▶ TASK REQUIREMENTS
When you repeat the entries below, please keep them exact and leave out the pictures.

Pictured people or hands with joints
[Start of section]
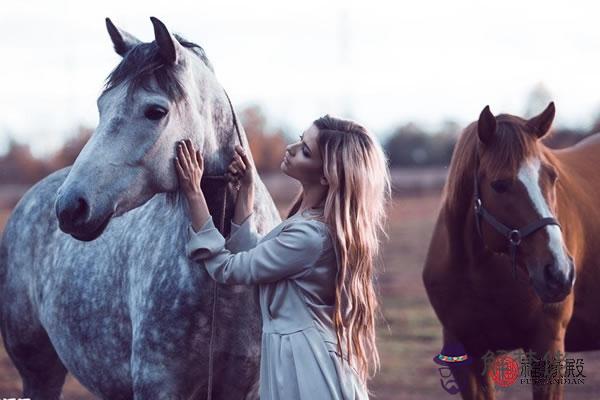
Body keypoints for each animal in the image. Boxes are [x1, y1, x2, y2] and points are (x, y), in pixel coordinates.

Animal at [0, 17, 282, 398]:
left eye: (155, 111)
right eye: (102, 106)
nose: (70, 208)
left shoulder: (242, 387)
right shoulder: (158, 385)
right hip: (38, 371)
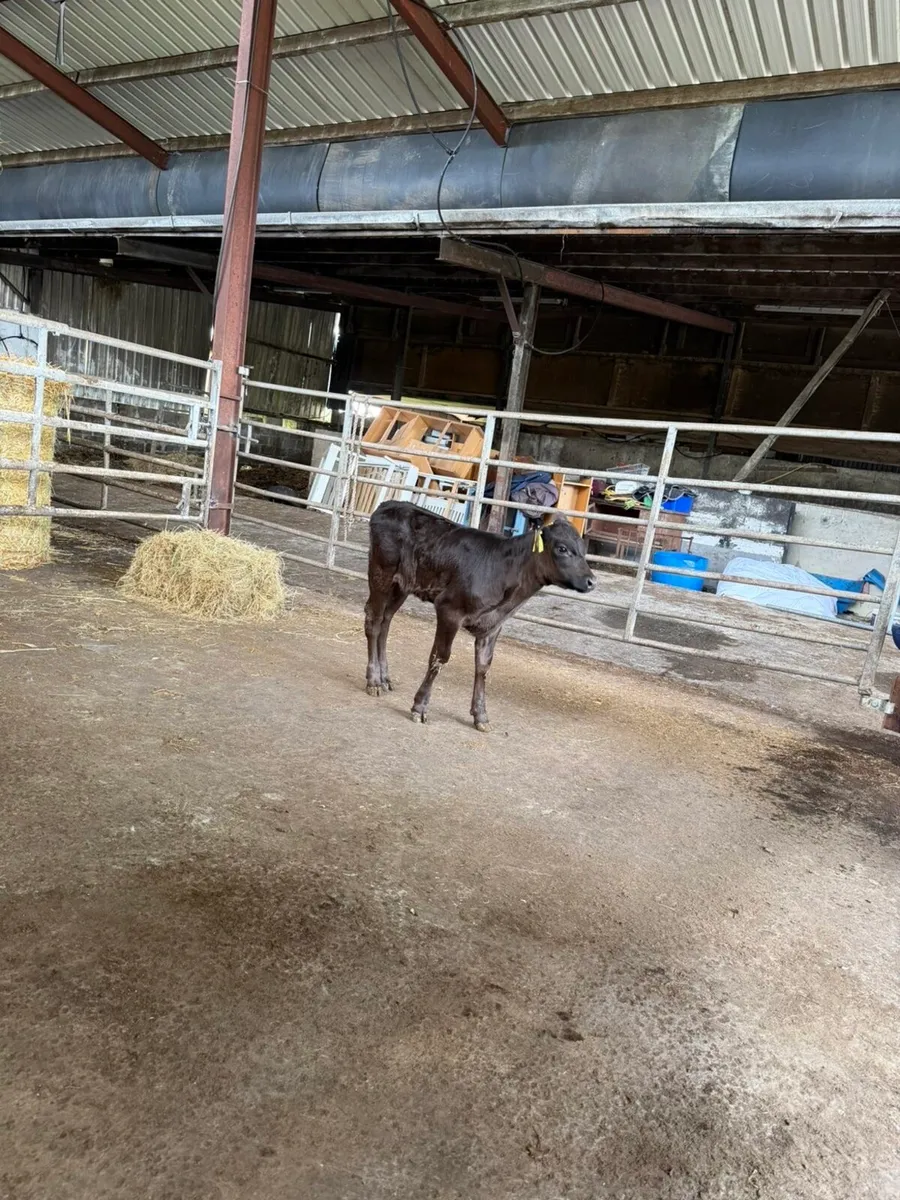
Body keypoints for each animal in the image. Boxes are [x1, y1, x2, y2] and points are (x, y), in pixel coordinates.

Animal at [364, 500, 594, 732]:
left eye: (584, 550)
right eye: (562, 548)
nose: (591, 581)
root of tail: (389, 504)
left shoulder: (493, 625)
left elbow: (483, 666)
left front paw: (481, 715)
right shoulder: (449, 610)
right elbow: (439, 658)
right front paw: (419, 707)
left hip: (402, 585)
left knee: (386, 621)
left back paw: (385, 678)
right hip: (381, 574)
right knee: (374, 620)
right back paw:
[End of section]
▶ EXERCISE RESULT
Body keypoints for each animal in the image. Boxes are [x1, y1, x2, y2] and points are (x, y), in pixel coordinates.

Animal at [0, 17, 282, 398]:
left eye: (155, 111)
right eye: (102, 106)
nose: (70, 208)
left shoulder: (242, 387)
right shoulder: (158, 385)
right hip: (38, 371)
Body keypoints for each animal in the image. Boxes are [x1, y1, x2, y2] and points are (x, y), in pixel coordinates.

Animal at [364, 500, 594, 732]:
left eye: (584, 550)
right eye: (562, 548)
nose: (591, 581)
root of tail: (389, 504)
left shoulder: (493, 625)
left elbow: (483, 666)
left front paw: (481, 715)
right shoulder: (449, 610)
right elbow: (439, 658)
right front paw: (419, 707)
left hip: (402, 585)
left knee: (386, 621)
left back paw: (385, 678)
right hip: (381, 574)
right knee: (374, 620)
right back paw:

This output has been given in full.